- Task brief
Reproduce the entries character for character, from their first line up to and including the line containing "For every layout".
■ ■ ■ ■
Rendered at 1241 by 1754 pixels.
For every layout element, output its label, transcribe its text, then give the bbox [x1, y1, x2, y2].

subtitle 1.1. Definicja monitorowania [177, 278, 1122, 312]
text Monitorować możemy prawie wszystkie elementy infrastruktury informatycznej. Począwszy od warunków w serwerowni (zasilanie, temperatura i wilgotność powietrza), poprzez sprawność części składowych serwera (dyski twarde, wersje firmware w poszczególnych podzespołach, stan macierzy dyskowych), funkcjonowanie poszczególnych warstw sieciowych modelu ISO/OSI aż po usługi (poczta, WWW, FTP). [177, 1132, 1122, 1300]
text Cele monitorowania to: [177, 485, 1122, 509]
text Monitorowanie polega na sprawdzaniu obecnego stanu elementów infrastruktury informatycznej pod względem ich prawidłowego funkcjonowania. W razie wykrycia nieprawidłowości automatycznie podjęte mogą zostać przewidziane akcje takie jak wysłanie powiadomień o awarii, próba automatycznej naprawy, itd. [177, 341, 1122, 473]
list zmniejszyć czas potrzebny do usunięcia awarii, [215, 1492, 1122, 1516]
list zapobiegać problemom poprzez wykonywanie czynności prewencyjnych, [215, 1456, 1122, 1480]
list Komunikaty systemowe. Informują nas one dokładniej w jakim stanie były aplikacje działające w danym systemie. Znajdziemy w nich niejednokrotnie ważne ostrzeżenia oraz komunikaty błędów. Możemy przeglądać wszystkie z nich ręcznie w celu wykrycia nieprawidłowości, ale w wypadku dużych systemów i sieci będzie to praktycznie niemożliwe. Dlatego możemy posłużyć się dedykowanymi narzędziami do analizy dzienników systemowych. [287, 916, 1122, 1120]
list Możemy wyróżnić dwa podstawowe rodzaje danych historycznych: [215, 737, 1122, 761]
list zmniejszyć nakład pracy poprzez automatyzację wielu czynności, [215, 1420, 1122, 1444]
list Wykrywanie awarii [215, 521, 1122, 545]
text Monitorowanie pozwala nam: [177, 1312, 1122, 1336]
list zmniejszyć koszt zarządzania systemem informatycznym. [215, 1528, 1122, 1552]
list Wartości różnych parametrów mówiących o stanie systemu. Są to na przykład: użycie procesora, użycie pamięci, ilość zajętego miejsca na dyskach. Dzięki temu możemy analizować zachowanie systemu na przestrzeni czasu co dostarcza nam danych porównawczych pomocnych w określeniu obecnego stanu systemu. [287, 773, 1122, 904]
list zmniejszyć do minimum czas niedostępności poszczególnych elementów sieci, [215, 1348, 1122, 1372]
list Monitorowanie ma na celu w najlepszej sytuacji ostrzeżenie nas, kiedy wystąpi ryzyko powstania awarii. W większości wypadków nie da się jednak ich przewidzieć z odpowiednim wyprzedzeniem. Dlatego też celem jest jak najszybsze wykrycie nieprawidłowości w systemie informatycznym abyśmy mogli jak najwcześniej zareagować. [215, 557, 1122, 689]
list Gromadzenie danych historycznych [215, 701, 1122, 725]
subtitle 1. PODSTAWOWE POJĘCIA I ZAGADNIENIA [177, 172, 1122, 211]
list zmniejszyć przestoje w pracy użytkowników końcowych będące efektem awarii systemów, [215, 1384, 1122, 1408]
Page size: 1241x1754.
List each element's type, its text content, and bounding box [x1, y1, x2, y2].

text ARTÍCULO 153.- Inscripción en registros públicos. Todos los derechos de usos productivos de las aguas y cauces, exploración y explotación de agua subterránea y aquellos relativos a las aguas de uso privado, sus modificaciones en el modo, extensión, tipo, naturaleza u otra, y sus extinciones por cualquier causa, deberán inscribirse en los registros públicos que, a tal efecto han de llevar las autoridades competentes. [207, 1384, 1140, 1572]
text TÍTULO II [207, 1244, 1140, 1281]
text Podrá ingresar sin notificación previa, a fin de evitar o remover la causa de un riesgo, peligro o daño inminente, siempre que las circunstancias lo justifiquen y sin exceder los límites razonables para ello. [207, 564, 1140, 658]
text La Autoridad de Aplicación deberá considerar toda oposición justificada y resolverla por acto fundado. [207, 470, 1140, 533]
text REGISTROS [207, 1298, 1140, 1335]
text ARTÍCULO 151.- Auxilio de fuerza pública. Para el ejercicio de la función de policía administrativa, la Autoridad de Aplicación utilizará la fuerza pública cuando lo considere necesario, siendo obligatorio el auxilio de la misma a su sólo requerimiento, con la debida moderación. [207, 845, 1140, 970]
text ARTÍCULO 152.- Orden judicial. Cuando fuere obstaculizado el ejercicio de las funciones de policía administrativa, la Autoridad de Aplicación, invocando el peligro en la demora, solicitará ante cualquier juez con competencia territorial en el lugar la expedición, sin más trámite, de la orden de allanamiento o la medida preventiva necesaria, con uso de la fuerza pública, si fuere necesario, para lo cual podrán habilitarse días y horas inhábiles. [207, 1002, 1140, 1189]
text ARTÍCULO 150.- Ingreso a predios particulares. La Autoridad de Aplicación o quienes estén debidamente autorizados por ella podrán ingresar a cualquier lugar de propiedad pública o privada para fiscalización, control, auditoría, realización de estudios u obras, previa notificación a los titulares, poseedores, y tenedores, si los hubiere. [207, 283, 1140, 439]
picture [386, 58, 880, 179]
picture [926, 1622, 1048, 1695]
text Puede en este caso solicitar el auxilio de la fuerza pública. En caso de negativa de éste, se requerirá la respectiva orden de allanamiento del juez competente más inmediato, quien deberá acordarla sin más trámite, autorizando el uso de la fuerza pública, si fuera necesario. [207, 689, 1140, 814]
■ ■ ■ ■
- Finished answer
Rendered at 1241 by 1754 pixels.
For every layout element, output its label, transcribe its text, then give the bbox [x1, y1, x2, y2].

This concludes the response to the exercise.